**Exercise brief**
What lines in the records below hold the string "assign"? Please show them.

------------------------

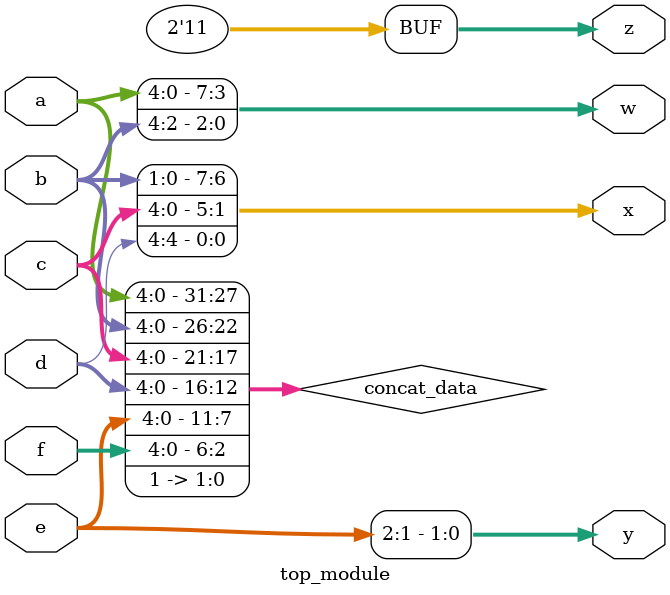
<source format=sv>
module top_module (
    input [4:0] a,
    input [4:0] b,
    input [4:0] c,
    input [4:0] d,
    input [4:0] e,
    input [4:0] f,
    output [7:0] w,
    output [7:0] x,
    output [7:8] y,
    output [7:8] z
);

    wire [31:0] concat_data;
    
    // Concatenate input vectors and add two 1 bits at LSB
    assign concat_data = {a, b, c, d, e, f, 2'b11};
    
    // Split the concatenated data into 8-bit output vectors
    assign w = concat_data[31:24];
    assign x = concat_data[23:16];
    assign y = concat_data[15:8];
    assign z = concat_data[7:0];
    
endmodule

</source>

------------------------

**Completed task**
    assign concat_data = {a, b, c, d, e, f, 2'b11};
    assign w = concat_data[31:24];
    assign x = concat_data[23:16];
    assign y = concat_data[15:8];
    assign z = concat_data[7:0];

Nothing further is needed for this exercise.